Z perspektywy Alii:
- Katia?! - Krzyknął Rudberg do dziewczyny, znajdującej się obok pizzerii.
Brunetka, uprzednio zajęta rozmową telefoniczną, spojrzała w naszą stronę. Przyznam, że nie widziałam jej od około dwóch tygodni, a byłam przekonana, że minęło dużo więcej czasu. Na twarzy Katii pojawił się lekki uśmiech, po czym pomachała w naszym kierunku.
- Kogo ja tu widzę... -
Jej głos brzmiał pogodnie, sprawiając, że zaczęłam się zastanawiać nad powodem jej dobrego humoru.
- Jak się masz Kat? - Zapytałam z troską
- Muszę wam coś wszystkim powiedzieć -
- To może chwilę zaczekać, wejdziemy do środka? - Wtrącił się Oggy, który nadal czekał na moment w którym coś zjemy.
Mosally zgodziła się na propozycję posiłku, sugerując swoją postawą, że nie może się doczekać, aż nas o czymś poinformuje.
Kiedy wszyscy zajęliśmy miejsca, kuzynka Omara zlustrowała salę dookoła, po czym przeniosła wzrok na naszą piątkę, sprawdzając czy jesteśmy gotowi na nowe, prawdopodobnie niesamowite wieści.
- Słuchajcie, udało mi się załatwić pewną rzecz. Mianowicie to, że... - Dziewczyna na chwilę przerwała, próbując zbudować napięcie.

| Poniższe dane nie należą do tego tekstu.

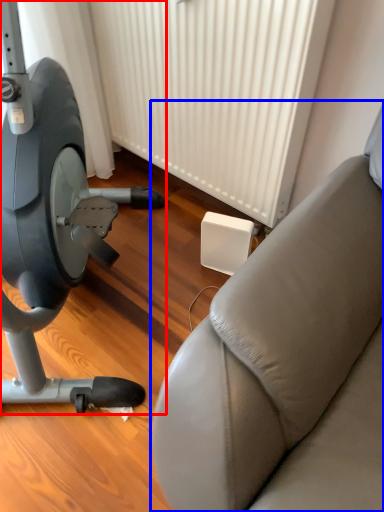
Question: Among these objects, which one is nearest to the camera, stationary bicycle (highlighted by a red box) or studio couch (highlighted by a blue box)?

Choices:
 (A) stationary bicycle
 (B) studio couch

Answer: (A)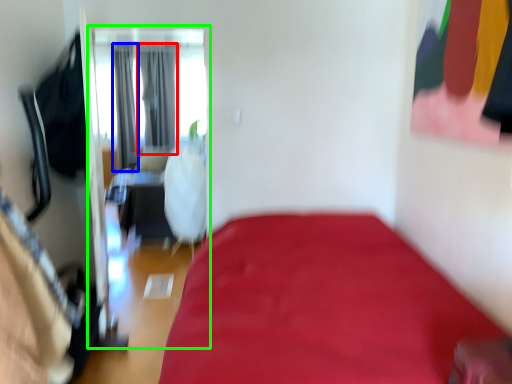
Question: Which object is the farthest from curtain (highlighted by a red box)? Choose among these: curtain (highlighted by a blue box) or screen door (highlighted by a green box).

Choices:
 (A) curtain
 (B) screen door

Answer: (A)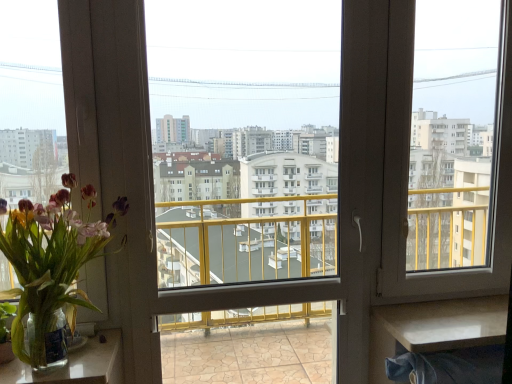
Where is `free point below transparent glass window screen at right, the second window screen viewed from the left (from a real-world perspective)`? The width and height of the screenshot is (512, 384). free point below transparent glass window screen at right, the second window screen viewed from the left (from a real-world perspective) is located at coordinates [454, 299].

- Katia, powiedz nam wreszcie - Burknął niecierpliwie Omar, po czym odgarnął swoje ciemne włosy do tyłu.
- Zorganizowaliśmy wam trzy, kapitalnie zapowiadające się występy, w kilku różnych miastach! Będziecie mogli wystąpić razem, na mini-koncertach, którymi zajmuje się moja przyjaciółka -
Chłopcy nagle ożywili się, wyraźnie ciesząc się z zaistniałej sytuacji
- Geniaaaalnie! - Odparł Felix - Tylko jest jedna sprawa. Gdzie, kiedy i jak długo to wszystko będzie trwać? -
- Po pierwsze koncerty będą trwały góra przez tydzień, wliczając w ten czas podróż. Po drugie, występy odbędą się w Oslo, Kopenhadze i Goteborgu. Mamy więc zapewnioną wycieczkę do Norwegii, Danii i na zachód Szwecji. Po trzecie, rozmawiałam już rano z twoimi rodzicami, Alia - Spojrzała w moim kierunku - Zgodzili się po krótkich namowach, na to abyś się z nami wybrała jako osoba towarzysząca. Pasuje wam taki układ? - Nie mogłam nawet zdążyć odpowiedzieć, ponieważ nagle Sandman wykrzyknął
- Dla mnie bomba, nie ma innej opcji - Wyszczerzył się przebiegle, widząc moją zdezorientowaną minę.
- Oczywiście, że chętnie z wami pojadę. Dziękuję, że mnie wyprzedziłeś - Przewróciłam dyskretnie oczami.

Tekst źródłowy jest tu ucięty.